Task goal => Reproduce the lines of the listing below without any changes, beginning at the line containing "### test-runner.md" and continuing through the line containing "## Project Context", both included.

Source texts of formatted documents
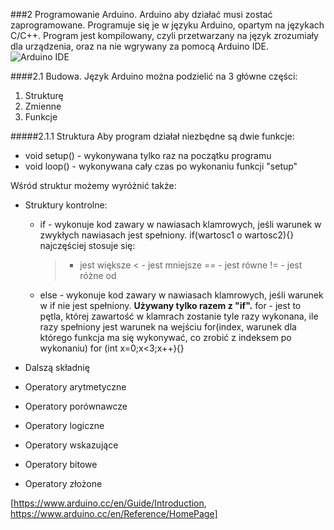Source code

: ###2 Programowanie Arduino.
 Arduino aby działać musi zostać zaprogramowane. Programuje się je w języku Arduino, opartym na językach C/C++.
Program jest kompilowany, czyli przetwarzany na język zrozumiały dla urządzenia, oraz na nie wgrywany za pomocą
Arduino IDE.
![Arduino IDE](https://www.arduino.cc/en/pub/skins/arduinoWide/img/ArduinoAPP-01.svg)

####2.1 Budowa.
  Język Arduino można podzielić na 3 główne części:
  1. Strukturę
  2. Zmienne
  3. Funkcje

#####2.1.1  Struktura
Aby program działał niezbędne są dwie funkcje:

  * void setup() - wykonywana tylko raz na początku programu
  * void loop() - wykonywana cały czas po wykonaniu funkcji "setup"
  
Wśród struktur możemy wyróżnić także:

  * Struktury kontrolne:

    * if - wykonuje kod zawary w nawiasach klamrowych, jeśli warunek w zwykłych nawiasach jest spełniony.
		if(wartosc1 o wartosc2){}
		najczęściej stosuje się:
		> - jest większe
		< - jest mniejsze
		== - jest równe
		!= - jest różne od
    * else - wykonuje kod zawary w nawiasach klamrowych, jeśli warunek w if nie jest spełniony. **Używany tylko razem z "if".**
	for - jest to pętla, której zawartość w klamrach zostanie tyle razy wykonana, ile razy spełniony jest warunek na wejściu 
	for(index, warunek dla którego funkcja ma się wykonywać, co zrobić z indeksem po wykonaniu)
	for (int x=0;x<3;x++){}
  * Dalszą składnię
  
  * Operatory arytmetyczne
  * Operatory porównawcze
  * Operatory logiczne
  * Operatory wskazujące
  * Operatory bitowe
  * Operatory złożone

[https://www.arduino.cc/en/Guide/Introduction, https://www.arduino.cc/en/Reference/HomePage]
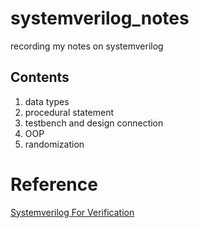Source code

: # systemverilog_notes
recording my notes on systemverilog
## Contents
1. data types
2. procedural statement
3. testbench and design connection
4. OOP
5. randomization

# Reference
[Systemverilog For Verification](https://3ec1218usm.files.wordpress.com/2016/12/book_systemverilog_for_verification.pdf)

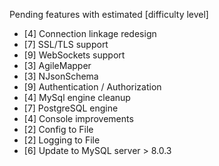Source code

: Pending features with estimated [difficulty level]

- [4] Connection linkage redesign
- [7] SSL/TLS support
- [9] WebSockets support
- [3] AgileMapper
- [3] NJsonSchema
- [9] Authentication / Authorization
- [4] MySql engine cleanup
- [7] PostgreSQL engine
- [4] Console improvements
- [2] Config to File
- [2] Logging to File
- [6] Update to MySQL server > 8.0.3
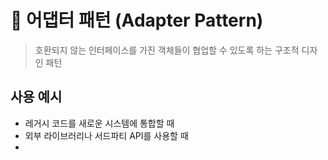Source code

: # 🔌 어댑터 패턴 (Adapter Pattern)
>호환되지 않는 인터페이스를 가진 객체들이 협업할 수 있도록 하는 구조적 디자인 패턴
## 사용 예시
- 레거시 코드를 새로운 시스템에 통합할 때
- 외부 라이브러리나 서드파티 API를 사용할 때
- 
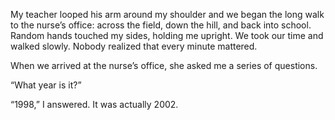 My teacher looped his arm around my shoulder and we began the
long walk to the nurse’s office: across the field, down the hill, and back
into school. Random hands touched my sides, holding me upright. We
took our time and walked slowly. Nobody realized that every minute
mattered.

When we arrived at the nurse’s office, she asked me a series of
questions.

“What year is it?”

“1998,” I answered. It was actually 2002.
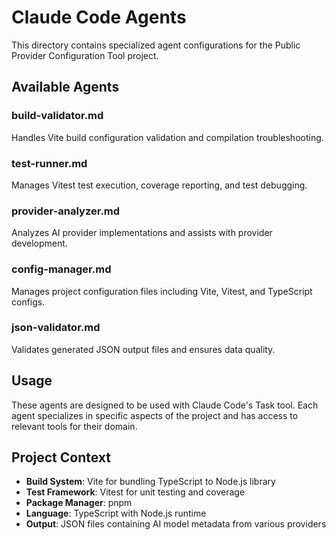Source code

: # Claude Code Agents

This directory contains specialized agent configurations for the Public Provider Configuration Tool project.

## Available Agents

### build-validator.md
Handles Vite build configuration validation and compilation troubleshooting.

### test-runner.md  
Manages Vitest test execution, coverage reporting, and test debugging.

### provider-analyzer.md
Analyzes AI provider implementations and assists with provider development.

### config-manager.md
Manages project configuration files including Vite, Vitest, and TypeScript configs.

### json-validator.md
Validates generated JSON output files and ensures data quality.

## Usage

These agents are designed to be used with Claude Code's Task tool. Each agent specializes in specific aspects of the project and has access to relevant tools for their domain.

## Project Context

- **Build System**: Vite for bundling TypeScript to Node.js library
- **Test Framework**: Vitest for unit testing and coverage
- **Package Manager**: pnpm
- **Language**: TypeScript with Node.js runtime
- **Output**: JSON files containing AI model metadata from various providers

Response area =>
### test-runner.md  
Manages Vitest test execution, coverage reporting, and test debugging.

### provider-analyzer.md
Analyzes AI provider implementations and assists with provider development.

### config-manager.md
Manages project configuration files including Vite, Vitest, and TypeScript configs.

### json-validator.md
Validates generated JSON output files and ensures data quality.

## Usage

These agents are designed to be used with Claude Code's Task tool. Each agent specializes in specific aspects of the project and has access to relevant tools for their domain.

## Project Context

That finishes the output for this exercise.